DeFi can’t stop bleeding and the Wasabi Protocol is the latest to find out why.
The protocol, a perpetual trading platform built on Ethereum and Base, lost around $4.55 million on Thursday after attackers compromised its implementation key, security firm Blockaid said in an X post.
The hack is the latest in a month that has produced more than $605 million in DeFi losses in at least 12 incidents. The attack closely mirrors the April 1 Drift Protocol exploit, when North Korea-linked attackers used a compromised administration key to drain $285 million from the Solana-based perpetual exchange.
The mechanic operated through an externally owned account, or EOA, called wasabideployer.eth, which had the sole ADMIN_ROLE in Wasabi’s permissions system.
An EOA is a wallet controlled by a private key, unlike a smart contract. Whoever has the key controls the wallet. Once the attacker had access to the deployer key, he promptly granted himself administrator privileges by calling GrantRole in the permission contract.
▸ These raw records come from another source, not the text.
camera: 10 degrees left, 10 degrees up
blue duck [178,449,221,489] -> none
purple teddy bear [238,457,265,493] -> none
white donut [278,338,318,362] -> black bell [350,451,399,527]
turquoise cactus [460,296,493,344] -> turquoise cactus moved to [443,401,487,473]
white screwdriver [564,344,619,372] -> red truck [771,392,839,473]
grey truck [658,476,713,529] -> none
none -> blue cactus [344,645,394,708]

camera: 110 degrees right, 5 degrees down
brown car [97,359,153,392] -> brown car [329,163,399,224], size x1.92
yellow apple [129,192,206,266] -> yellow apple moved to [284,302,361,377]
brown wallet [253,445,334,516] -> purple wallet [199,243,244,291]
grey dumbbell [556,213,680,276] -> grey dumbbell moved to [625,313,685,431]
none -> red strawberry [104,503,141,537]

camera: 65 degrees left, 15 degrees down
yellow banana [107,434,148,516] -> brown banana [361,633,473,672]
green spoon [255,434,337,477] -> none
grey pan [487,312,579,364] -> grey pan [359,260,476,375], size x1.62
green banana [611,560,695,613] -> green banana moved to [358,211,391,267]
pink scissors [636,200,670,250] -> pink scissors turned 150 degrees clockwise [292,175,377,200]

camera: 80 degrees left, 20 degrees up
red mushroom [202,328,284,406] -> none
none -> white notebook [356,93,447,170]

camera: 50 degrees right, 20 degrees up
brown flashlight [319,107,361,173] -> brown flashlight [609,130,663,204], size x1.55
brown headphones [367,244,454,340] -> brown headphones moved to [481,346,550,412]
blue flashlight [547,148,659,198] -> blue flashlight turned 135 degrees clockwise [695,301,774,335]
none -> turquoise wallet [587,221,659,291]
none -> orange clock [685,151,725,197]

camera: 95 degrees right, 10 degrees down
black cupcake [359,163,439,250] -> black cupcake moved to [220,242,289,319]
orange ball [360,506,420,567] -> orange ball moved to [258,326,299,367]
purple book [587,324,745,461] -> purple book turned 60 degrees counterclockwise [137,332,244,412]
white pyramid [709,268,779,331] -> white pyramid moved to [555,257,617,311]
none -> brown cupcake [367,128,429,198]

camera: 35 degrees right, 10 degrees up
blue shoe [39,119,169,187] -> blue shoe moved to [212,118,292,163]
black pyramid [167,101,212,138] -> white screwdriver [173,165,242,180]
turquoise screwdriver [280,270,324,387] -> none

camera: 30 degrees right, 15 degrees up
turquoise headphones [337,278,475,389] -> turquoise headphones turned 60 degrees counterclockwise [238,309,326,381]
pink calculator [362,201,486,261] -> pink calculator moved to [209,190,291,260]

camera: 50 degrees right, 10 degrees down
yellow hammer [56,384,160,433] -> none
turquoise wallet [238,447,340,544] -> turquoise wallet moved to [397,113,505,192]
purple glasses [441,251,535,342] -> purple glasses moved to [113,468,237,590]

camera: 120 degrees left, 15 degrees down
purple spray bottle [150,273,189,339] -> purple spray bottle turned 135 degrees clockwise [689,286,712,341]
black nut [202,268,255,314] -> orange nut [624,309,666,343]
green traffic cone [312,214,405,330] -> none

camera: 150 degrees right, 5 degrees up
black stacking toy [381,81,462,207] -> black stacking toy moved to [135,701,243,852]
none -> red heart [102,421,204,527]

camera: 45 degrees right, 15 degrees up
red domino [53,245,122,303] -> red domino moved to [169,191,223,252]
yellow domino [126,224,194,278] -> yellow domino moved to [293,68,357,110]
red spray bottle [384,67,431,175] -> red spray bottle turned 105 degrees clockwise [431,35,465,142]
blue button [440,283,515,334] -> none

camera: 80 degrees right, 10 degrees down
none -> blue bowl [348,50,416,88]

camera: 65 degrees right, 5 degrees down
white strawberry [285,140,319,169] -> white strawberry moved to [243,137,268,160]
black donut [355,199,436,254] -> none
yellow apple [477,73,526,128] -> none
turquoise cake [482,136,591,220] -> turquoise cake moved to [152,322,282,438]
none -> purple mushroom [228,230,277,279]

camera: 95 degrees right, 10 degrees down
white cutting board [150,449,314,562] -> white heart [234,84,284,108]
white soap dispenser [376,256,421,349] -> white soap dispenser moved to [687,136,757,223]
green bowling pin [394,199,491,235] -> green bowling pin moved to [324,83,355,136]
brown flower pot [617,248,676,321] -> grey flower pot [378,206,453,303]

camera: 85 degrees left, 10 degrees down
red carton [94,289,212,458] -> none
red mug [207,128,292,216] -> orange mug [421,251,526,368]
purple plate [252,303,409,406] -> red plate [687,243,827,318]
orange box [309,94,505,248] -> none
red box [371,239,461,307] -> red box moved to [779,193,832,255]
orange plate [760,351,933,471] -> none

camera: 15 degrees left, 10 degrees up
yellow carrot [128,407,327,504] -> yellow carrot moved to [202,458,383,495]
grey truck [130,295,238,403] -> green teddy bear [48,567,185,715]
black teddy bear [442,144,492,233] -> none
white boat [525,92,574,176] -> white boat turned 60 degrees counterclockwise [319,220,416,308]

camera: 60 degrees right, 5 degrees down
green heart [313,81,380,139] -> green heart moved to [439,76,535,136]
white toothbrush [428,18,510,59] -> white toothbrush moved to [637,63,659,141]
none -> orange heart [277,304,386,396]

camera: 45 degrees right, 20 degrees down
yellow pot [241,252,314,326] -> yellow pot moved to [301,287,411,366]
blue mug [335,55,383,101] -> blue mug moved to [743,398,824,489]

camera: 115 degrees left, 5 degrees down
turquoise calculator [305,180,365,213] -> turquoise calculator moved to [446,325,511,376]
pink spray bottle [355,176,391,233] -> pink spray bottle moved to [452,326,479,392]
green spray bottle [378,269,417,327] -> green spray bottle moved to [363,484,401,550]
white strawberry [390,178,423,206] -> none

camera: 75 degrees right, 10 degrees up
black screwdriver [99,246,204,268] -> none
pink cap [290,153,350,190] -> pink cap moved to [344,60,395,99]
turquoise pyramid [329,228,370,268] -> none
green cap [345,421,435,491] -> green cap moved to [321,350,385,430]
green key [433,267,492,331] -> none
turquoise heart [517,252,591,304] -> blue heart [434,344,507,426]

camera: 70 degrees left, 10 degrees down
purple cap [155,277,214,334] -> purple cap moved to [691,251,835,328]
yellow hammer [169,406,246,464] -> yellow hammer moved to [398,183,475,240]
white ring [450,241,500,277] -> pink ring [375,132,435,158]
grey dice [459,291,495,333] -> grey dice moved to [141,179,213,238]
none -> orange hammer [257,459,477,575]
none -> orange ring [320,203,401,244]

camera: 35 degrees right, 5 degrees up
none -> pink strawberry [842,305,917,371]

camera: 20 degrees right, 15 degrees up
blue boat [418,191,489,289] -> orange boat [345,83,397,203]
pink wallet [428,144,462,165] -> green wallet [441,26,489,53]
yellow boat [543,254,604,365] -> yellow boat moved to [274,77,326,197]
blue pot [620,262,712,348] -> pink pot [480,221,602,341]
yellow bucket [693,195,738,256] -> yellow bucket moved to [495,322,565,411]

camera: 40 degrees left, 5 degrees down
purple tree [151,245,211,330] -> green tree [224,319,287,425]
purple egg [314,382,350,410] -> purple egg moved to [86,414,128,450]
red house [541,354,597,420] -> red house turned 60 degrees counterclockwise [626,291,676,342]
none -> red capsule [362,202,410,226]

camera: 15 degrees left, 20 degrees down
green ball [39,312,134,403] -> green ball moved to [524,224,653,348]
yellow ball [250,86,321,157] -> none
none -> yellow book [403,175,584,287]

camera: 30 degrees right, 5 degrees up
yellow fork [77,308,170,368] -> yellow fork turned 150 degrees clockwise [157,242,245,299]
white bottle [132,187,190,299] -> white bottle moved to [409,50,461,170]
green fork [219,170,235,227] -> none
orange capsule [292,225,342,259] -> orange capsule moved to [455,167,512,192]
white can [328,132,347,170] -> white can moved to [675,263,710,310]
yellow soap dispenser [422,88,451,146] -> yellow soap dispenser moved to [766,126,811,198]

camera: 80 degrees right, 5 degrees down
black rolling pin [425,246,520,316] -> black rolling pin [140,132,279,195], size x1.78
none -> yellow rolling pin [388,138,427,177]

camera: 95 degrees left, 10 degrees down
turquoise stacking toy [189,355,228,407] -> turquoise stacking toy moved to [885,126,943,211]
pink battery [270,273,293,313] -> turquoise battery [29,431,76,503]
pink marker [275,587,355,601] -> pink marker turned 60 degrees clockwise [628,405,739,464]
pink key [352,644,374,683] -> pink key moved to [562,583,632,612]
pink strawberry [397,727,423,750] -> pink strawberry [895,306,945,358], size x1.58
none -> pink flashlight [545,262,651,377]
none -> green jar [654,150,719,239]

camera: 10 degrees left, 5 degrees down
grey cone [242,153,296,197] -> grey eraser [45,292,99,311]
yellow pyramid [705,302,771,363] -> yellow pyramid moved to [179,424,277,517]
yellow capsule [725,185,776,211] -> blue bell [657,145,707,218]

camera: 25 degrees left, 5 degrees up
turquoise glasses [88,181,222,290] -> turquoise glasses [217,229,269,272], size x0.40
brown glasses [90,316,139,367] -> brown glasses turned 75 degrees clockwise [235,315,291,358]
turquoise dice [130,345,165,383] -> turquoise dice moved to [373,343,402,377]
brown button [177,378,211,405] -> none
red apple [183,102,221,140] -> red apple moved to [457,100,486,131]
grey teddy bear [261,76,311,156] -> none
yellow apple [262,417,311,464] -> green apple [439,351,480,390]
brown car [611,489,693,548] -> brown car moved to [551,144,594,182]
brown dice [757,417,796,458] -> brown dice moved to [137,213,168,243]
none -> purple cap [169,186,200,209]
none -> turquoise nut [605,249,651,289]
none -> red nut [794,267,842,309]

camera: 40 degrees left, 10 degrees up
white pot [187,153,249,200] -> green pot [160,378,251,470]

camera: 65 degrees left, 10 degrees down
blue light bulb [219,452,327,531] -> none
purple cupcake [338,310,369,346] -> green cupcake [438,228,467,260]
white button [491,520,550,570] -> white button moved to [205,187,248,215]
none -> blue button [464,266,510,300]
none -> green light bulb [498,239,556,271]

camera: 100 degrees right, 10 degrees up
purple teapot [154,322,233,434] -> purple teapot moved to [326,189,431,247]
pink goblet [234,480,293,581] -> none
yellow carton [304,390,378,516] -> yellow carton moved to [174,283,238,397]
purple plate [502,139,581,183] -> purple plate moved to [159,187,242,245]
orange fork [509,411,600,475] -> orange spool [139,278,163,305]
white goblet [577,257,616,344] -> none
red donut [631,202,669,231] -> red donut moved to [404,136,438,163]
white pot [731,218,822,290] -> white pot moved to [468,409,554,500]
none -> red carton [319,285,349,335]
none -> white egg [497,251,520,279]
Their help contract then upgraded the Wasabi and Long Pool criminal vaults to malicious deployments that depleted balances, Blockaid said.
The exploit was based on a standard known as the Universal Upgradeable Proxy Standard (UUPS), which allows a smart contract to change its underlying code while maintaining the same address.
UUPS is widely used because it allows developers to fix bugs without migrating users. The downside is that if an attacker controls administrator permissions, they can replace the contract logic with anything they want, including code designed to steal funds.
Wasabi did not have any time locks or multi-signatures protecting the administrator role, Blockaid said. A time lock forces a delay between the time an administrator action is announced and the time it is executed, giving users time to react. A multiple signature requires multiple signatories to approve a change. Wasabi had neither, leaving a single key with full control over the protocol.
🚨 Blockaid’s exploit detection system identified an ongoing exploit that compromises the administrator key on @wasabi_protocol on Ethereum and Base. Wasabi: Deployer EOA was used to grant ADMIN_ROLE to an attacker support contract, which UUPS then upgraded the offender and LongPool vaults to…
– Block (@blockaid_) April 30, 2026
The compromised contracts include Wasabi’s wWETH, sUSDC, wBITCOIN, wPEPE, and Long Pool vaults on Ethereum, in addition to its sUSDC, wWETH, sBTC, sVIRTUAL, sAERO, and sBRETT vaults on Base, according to Blockaid.
Users holding Wasabi LP tokens were urged to revoke any active approval of the vault contracts because the underlying assets backing those tokens had been depleted or remained at risk.
A month of feats
In the case of Drift, attackers also exploited a single-key management setup with no governance time lock, including a fake token as collateral and increasing withdrawal limits to drain real assets in about 12 minutes.
Three weeks later, on April 19, Kelp DAO lost $292 million when an attacker exploited a single verifier configuration on the protocol’s LayerZero bridge, releasing 116,500 unbacked rsETH that was then used as collateral to borrow real ether (ETH) from Aave.
DeFi’s total cumulative loss by 2026 has exceeded $770 million across more than 30 reported incidents. April alone accounts for most of that figure.
Smaller breaches this month have hit CoW Swap ($1.2 million), Grinex ($13.74 million), Resolv Labs ($23 million), Volo Protocol ($3.5 million), among others.
What unites them is not a new vulnerability. Each incident produces the same postmortem language about lessons learned, but the next exploit usually arrives before the lessons are implemented.
Wasabi has yet to issue a public statement regarding the incident.
UPDATE (April 30, 11:34 UTC): General editions throughout. Move the Drift Protocol exploit to the third paragraph.